* _WHAT YOU HAVE TO DO_: What is needed is an exact transcription of every record, minus the pictures.

————

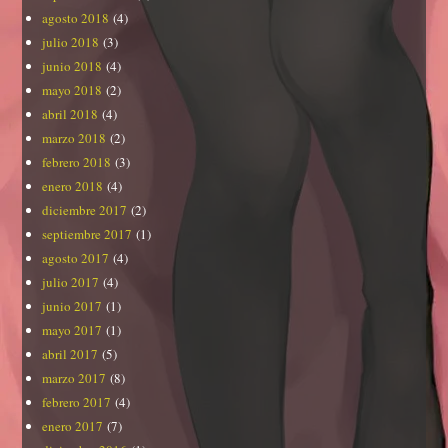
agosto 2018
(4)
julio 2018
(3)
junio 2018
(4)
mayo 2018
(2)
abril 2018
(4)
marzo 2018
(2)
febrero 2018
(3)
enero 2018
(4)
diciembre 2017
(2)
septiembre 2017
(1)
agosto 2017
(4)
julio 2017
(4)
junio 2017
(1)
mayo 2017
(1)
abril 2017
(5)
marzo 2017
(8)
febrero 2017
(4)
enero 2017
(7)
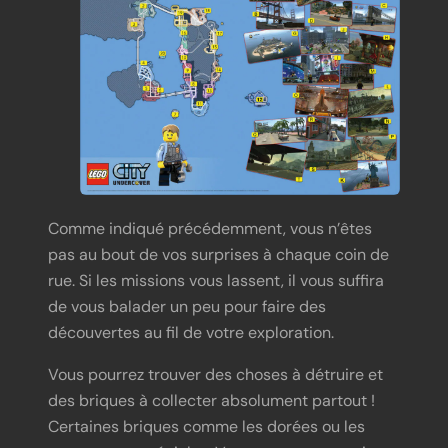
Comme indiqué précédemment, vous n’êtes
pas au bout de vos surprises à chaque coin de
rue. Si les missions vous lassent, il vous suffira
de vous balader un peu pour faire des
découvertes au fil de votre exploration.
Vous pourrez trouver des choses à détruire et
des briques à collecter absolument partout !
Certaines briques comme les dorées ou les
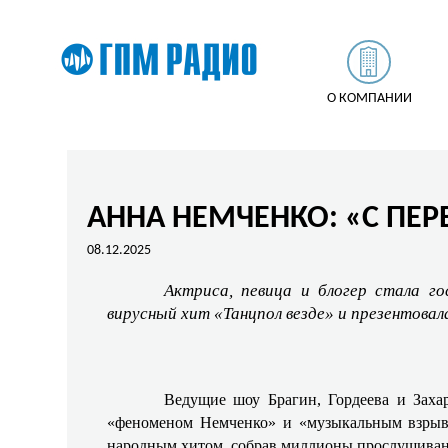
О КОМПАНИИ
АННА НЕМЧЕНКО: «С ПЕР
08.12.2025
Актриса, певица и блогер стала го
вирусный хит «Танцпол везде» и презентова
Ведущие шоу Брагин, Гордеева и Заха
«феноменом Немченко» и «музыкальным взрыво
народным хитом, собрав миллионы прослушиваний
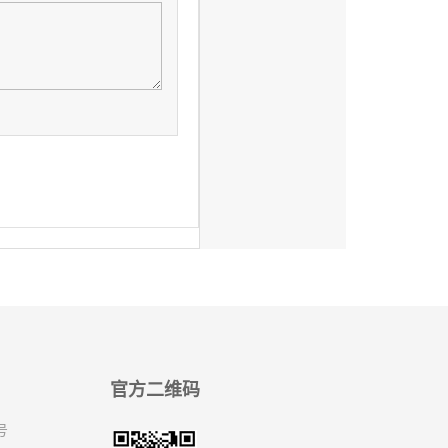
官方二维码
号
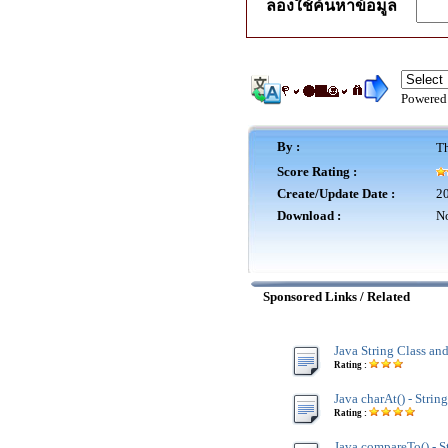
ลองใช้ค้นหาข้อมูล
Powered
By :
Th
Score Rating :
Create/Update Date :
20
Download :
No
Sponsored Links / Related
Java String Class an
Rating :
Java charAt() - String
Rating :
Java compareTo() - S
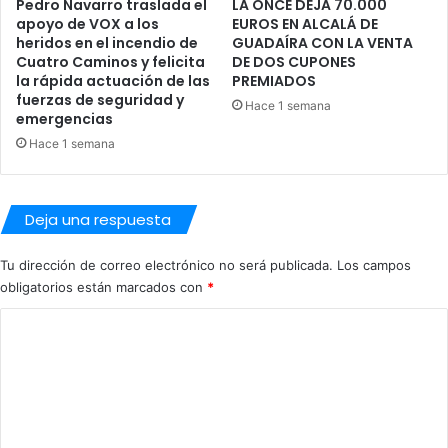
Pedro Navarro traslada el
LA ONCE DEJA 70.000
c
apoyo de VOX a los
EUROS EN ALCALÁ DE
i
heridos en el incendio de
GUADAÍRA CON LA VENTA
a
Cuatro Caminos y felicita
DE DOS CUPONES
y
la rápida actuación de las
PREMIADOS
e
fuerzas de seguridad y
Hace 1 semana
x
emergencias
i
Hace 1 semana
g
i
r
Deja una respuesta
á
i
d
Tu dirección de correo electrónico no será publicada.
Los campos
e
obligatorios están marcados con
*
n
C
t
i
o
f
m
i
c
e
a
n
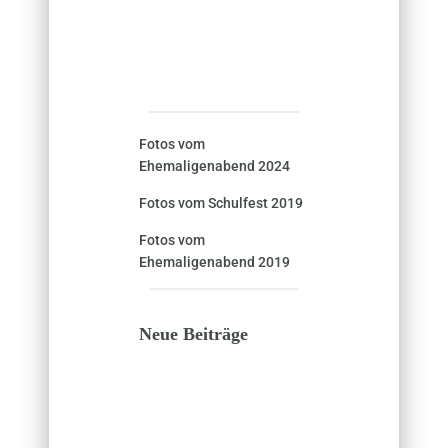
Fotos vom
Ehemaligenabend 2024
Fotos vom Schulfest 2019
Fotos vom
Ehemaligenabend 2019
Neue Beiträge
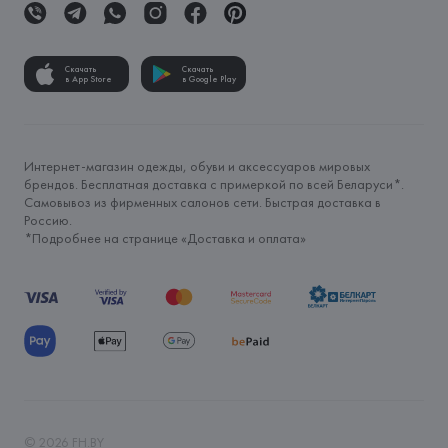
Скачать
Скачать
в App Store
в Google Play
Интернет-магазин одежды, обуви и аксессуаров мировых
брендов. Бесплатная доставка с примеркой по всей Беларуси*.
Самовывоз из фирменных салонов сети. Быстрая доставка в
Россию.
*Подробнее на странице «
Доставка и оплата
»
©
2026
FH.BY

————

* _RESPONSE TO THE EXERCISE_:
agosto 2018
(4)
julio 2018
(3)
junio 2018
(4)
mayo 2018
(2)
abril 2018
(4)
marzo 2018
(2)
febrero 2018
(3)
enero 2018
(4)
diciembre 2017
(2)
septiembre 2017
(1)
agosto 2017
(4)
julio 2017
(4)
junio 2017
(1)
mayo 2017
(1)
abril 2017
(5)
marzo 2017
(8)
febrero 2017
(4)
enero 2017
(7)
Comme indiqué précédemment, vous n’êtes
pas au bout de vos surprises à chaque coin de
rue. Si les missions vous lassent, il vous suffira
de vous balader un peu pour faire des
découvertes au fil de votre exploration.
Vous pourrez trouver des choses à détruire et
des briques à collecter absolument partout !
Certaines briques comme les dorées ou les
О КОМПАНИИ
АННА НЕМЧЕНКО: «С ПЕР
08.12.2025
Актриса, певица и блогер стала го
вирусный хит «Танцпол везде» и презентова
Ведущие шоу Брагин, Гордеева и Заха
«феноменом Немченко» и «музыкальным взрыво
народным хитом, собрав миллионы прослушиваний
官方二维码
号
ลองใช้ค้นหาข้อมูล
Powered
By :
Th
Score Rating :
Create/Update Date :
20
Download :
No
Sponsored Links / Related
Java String Class an
Rating :
Java charAt() - String
Rating :
Java compareTo() - S
Pedro Navarro traslada el
LA ONCE DEJA 70.000
c
apoyo de VOX a los
EUROS EN ALCALÁ DE
i
heridos en el incendio de
GUADAÍRA CON LA VENTA
a
Cuatro Caminos y felicita
DE DOS CUPONES
y
la rápida actuación de las
PREMIADOS
e
fuerzas de seguridad y
Hace 1 semana
x
emergencias
i
Hace 1 semana
g
i
r
Deja una respuesta
á
i
d
Tu dirección de correo electrónico no será publicada.
Los campos
e
obligatorios están marcados con
*
n
C
t
i
o
f
m
i
c
e
a
n
Fotos vom
Ehemaligenabend 2024
Fotos vom Schulfest 2019
Fotos vom
Ehemaligenabend 2019
Neue Beiträge
Скачать
Скачать
в App Store
в Google Play
Интернет-магазин одежды, обуви и аксессуаров мировых
брендов. Бесплатная доставка с примеркой по всей Беларуси*.
Самовывоз из фирменных салонов сети. Быстрая доставка в
Россию.
*Подробнее на странице «
Доставка и оплата
»
©
2026
FH.BY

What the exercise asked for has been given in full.